Plusieurs dispositions du projet de loi 141 qui concernent l’abolition et l’intégration de la Chambre de la sécurité financière à l’Autorité des marchés financiers sont contraires aux usages et politiques législatives, voire même inconstitutionnelles, affirme la firme d’avocats Lavery.
La Chambre a mandaté cette dernière afin qu’elle émette un avis juridique sur la légalité de son abolition et pour identifier quelles seraient les difficultés administratives et sources de litiges qu’elle poserait.
Atteinte à la liberté d’association
L’avis d’une dizaine de pages évoque notamment la violation de la liberté d’association de la Chambre, puisque l’abolition n’a pas fait l’objet de l’accord du conseil d’administration et des membres, en plus d’être « injustifiée ».

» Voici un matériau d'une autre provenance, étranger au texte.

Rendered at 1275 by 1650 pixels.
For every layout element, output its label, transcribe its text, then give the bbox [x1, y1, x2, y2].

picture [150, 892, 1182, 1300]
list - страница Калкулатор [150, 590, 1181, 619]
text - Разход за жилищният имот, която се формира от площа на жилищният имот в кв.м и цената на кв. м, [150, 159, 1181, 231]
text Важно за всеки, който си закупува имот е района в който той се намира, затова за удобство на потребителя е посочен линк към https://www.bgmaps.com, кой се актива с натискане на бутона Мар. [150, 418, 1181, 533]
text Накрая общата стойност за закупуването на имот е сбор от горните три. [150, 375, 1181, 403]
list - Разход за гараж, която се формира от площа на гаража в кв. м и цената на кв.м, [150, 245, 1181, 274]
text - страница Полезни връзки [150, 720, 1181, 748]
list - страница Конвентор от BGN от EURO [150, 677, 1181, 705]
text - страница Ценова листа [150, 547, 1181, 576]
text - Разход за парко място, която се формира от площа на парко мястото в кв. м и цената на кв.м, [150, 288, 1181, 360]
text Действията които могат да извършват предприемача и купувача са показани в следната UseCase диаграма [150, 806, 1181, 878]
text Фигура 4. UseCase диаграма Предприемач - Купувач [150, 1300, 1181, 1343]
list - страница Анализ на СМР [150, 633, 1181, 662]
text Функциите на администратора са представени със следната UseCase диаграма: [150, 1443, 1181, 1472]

« La liquidation de la Chambre, dans son volet associatif, ne répond à aucun objectif valable ou “suffisamment important”, indiquent les auteurs Jean Martel et Raymond Doray, avocats et associés. Il est difficile […] de soutenir que l’atteinte est raisonnable alors qu’elle contrevient à un engagement historique pris par le gouvernement à l’endroit de la Chambre et de ses prédécesseurs […]. »
Atteinte à la réputation
Également, Lavery avance que le mécanisme d’administration provisoire prévu au projet de loi 141 porte atteinte à la réputation de la Chambre, puisqu’il pourrait être considéré comme une mise sous tutelle. La tutelle est généralement réservée aux entreprises ou organismes qui ne sont pas en mesure d’assurer adéquatement leurs responsabilités de protection du public ou lorsqu’il y a malversation, mauvaise administration ou menace de leur part à la protection du public.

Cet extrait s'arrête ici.